Taiwan Says Repair Loans Can’t Be Used for Mortgages

Taiwan’s Central Bank Governor Perng Fai-nan
Perng Fai-nan, governor of the Central Bank of the Republic of China (Taiwan), speaks during a news conference in Taipei. Photographer: Maurice Tsai/Bloomberg

Taiwan’s central bank reiterated home mortgages must be obtained through proper means, and that loans obtained for home repairs, working capital and other purposes can’t be used to buy property.

“We will step up scrutiny, as mortgage is a key area on our financial examination,” the Central Bank of the Republic of China (Taiwan) said in a statement on its website today.

Taiwan’s monetary authority is seeking to rein in property speculation as record-low interest rates spur borrowing and higher prices. The central bank’s comment came after a local media report that some property investors use home remodeling loans to purchase houses, without identifying the name of the news outlet.
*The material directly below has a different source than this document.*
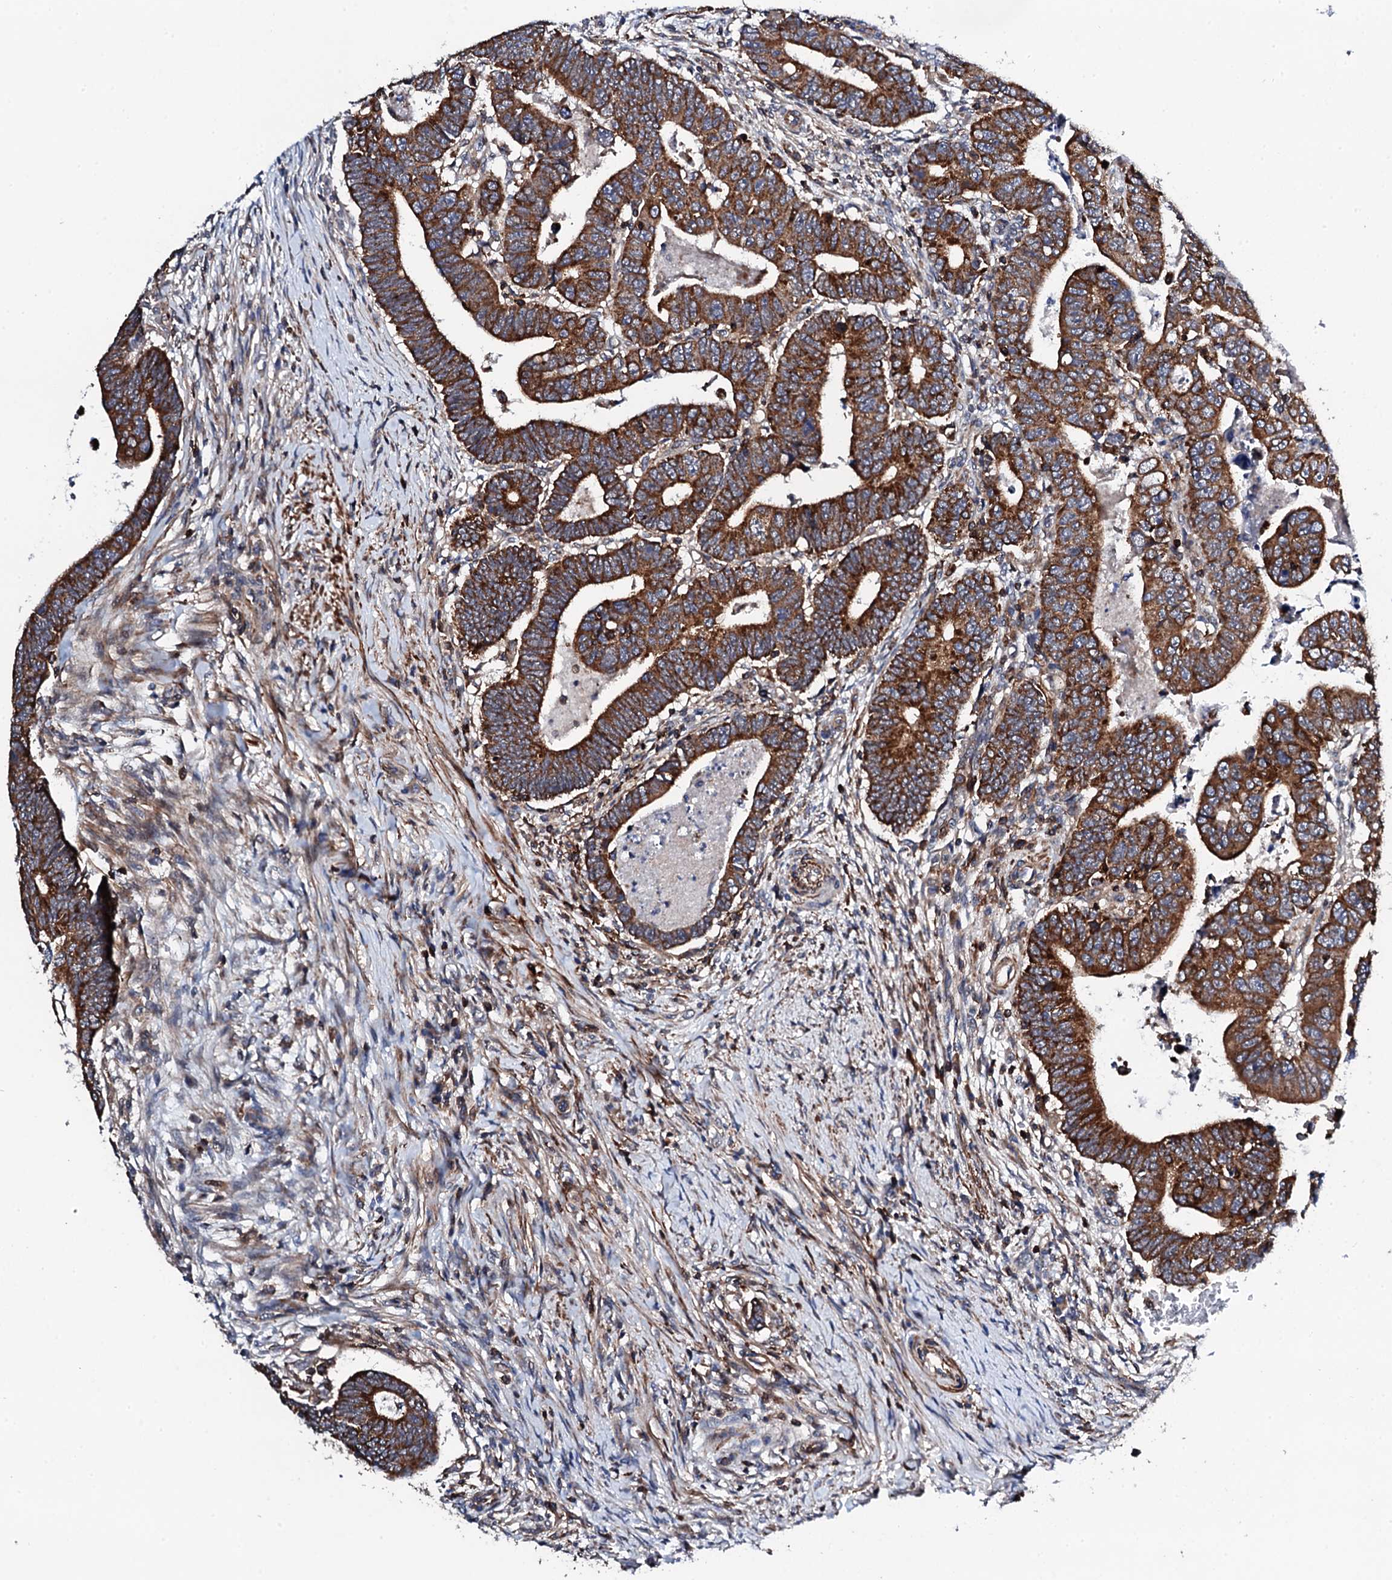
{"staining": {"intensity": "strong", "quantity": ">75%", "location": "cytoplasmic/membranous"}, "tissue": "colorectal cancer", "cell_type": "Tumor cells", "image_type": "cancer", "snomed": [{"axis": "morphology", "description": "Normal tissue, NOS"}, {"axis": "morphology", "description": "Adenocarcinoma, NOS"}, {"axis": "topography", "description": "Rectum"}], "caption": "This is an image of immunohistochemistry (IHC) staining of colorectal cancer, which shows strong positivity in the cytoplasmic/membranous of tumor cells.", "gene": "COG4", "patient": {"sex": "female", "age": 65}}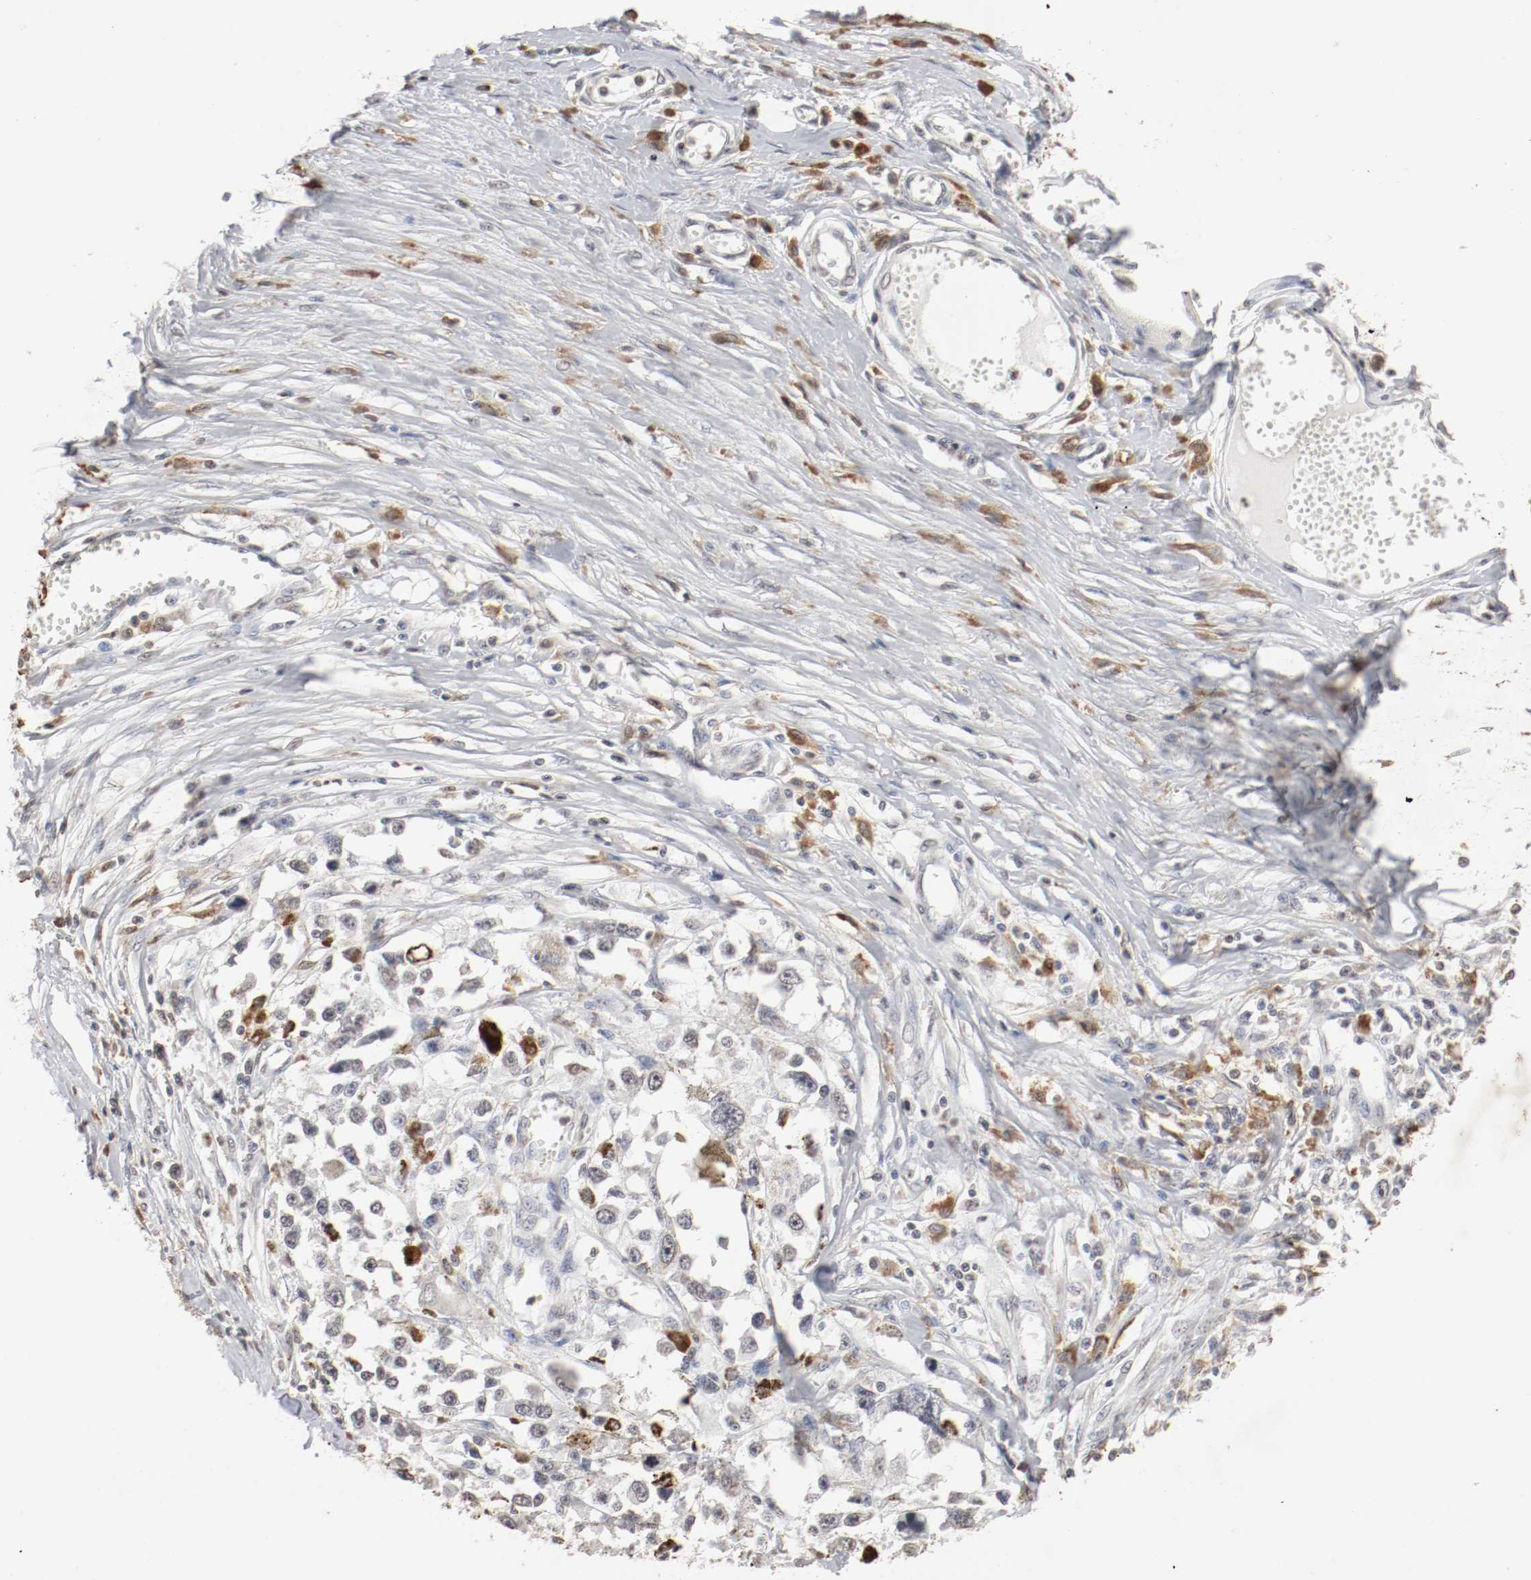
{"staining": {"intensity": "negative", "quantity": "none", "location": "none"}, "tissue": "melanoma", "cell_type": "Tumor cells", "image_type": "cancer", "snomed": [{"axis": "morphology", "description": "Malignant melanoma, Metastatic site"}, {"axis": "topography", "description": "Lymph node"}], "caption": "IHC histopathology image of melanoma stained for a protein (brown), which shows no positivity in tumor cells.", "gene": "WASL", "patient": {"sex": "male", "age": 59}}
The central bank denied the media report’s claim that an increase in working-capital loans in June at the five state-run banks, including Bank of Taiwan and Taiwan Cooperative Bank, is related to the property speculation.

“The increase is because of lenders’ window dressing for the first-half of the year,” the central bank said. “The increase in June from May is similar to patterns in previous years.”

Taiwan’s central bank Governor Perng Fai-nan this month called on financial institutions to help prevent speculation after potential home buyers complained that homes are becoming unaffordable.

The central bank raised its benchmark rate to 1.375 percent on June 24 and introduced a 70 percent cap on loans for second homes in the metropolitan Taipei area.